Surprise! Vice President Mike Pence said a bunch of gibberish on climate change.
During the vice presidential debate, when moderator Susan Page of USA Today asked Pence about his views on climate, Pence claimed that he and Trump are listening to the scientists.
“The climate is changing,” he said. “But the issue is, what’s the cause and what do we do about it? President Trump has made it clear that we’re going to listen to science.”
Remember: The president polls terribly on climate change. His denial that carbon pollution is fueling our warming planet and extreme weather ranks among his most unpopular positions. So it makes sense that Pence would dodge the question with a quick echo of the old climate denier excuse that we don’t know the real causes.

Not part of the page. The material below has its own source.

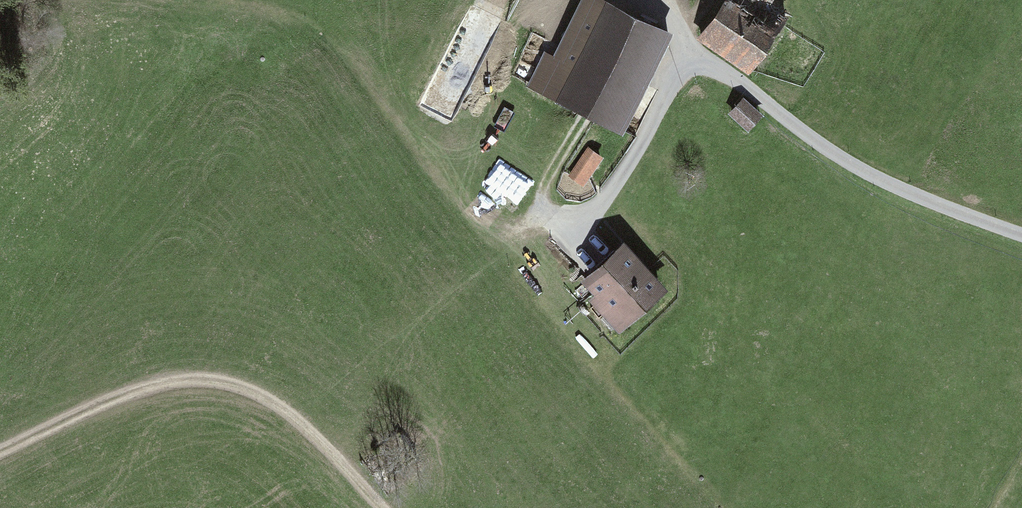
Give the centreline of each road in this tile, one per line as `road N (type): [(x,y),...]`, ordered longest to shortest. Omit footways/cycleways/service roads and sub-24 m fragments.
road 1 (track): [(1021,234),(871,177),(692,49)]
road 2 (track): [(0,451),(120,395),(201,378),(261,395),(291,420)]
road 3 (track): [(291,420),(381,507)]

Then, another predictable pivot: Pence attacked Harris over the Green New Deal and rejoining the Paris climate accord, while greenwashing the administration’s own record. “I’m proud of our record on environment and conservation,” he began, repeating an often-debunked line about the United States having cleaner air and water since Trump was elected despite the hundred-plus environmental rollbacks of the administration. Ironically, any gains on clean air and climate emissions can be attributed to Trump’s failed attempt to revive coal from its deathbed.
Pence equated denying decades of scientific consensus with the charge that the Biden ticket would raise taxes—he never missed the opportunity to mention that Democrats favor a Green New Deal-style stimulus to tackle climate change.

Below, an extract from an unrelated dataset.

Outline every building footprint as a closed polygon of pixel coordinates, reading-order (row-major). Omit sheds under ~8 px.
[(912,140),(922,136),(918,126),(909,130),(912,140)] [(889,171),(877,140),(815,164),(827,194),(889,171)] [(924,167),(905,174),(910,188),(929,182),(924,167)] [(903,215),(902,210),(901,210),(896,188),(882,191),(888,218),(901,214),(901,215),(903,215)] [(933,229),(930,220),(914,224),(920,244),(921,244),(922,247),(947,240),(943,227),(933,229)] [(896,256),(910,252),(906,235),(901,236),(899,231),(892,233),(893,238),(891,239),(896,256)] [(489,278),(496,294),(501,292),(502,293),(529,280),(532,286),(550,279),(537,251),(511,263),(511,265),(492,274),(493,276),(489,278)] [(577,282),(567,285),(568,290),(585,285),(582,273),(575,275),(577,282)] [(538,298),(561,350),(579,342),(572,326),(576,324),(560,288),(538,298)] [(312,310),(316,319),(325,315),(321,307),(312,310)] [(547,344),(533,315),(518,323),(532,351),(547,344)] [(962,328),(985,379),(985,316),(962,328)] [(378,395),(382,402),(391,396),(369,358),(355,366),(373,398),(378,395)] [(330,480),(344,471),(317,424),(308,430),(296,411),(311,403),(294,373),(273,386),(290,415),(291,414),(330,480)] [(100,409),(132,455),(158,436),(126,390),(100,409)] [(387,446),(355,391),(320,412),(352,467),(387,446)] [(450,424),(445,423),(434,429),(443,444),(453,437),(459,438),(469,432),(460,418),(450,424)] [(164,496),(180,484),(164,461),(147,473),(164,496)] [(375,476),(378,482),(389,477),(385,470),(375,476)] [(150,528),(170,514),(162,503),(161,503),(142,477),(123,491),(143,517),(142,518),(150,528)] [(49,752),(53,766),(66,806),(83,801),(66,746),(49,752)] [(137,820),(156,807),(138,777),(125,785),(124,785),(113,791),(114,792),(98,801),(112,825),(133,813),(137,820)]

“The climate is changing,” Pence repeated later, when the moderator asked point-blank if he accepts the science. “We’ll follow the science, but once again senator Harris is denying the fact that they’re going to raise taxes on every American.”
Tellingly, Pence treated each climate disaster as a separate, isolated problem. Asked about the hurricanes, the flooding, and the wildfires that have ravaged the United States during the pandemic, Pence took them one-by-one. He dismissed the wildfires consuming California as a forest management issue, and cited NOAA, saying there are no more hurricanes than there were 100 years ago (however, he didn’t mention that the severity of flooding is getting worse).
The administration takes a similar approach with its COVID-19 science denial: It claims that more than 200,000 deaths from COVID are completely unrelated to the White House’s actions—instead of a consequence of the administration’s science denial.
Pence doesn’t want people to see the pattern. Kamala Harris does. “Joe understands the West Coast of our country is burning, including my home state of California. Joe sees what is happening in the Gulf states, which are being battered by storms,” she said. “Joe believes in science.”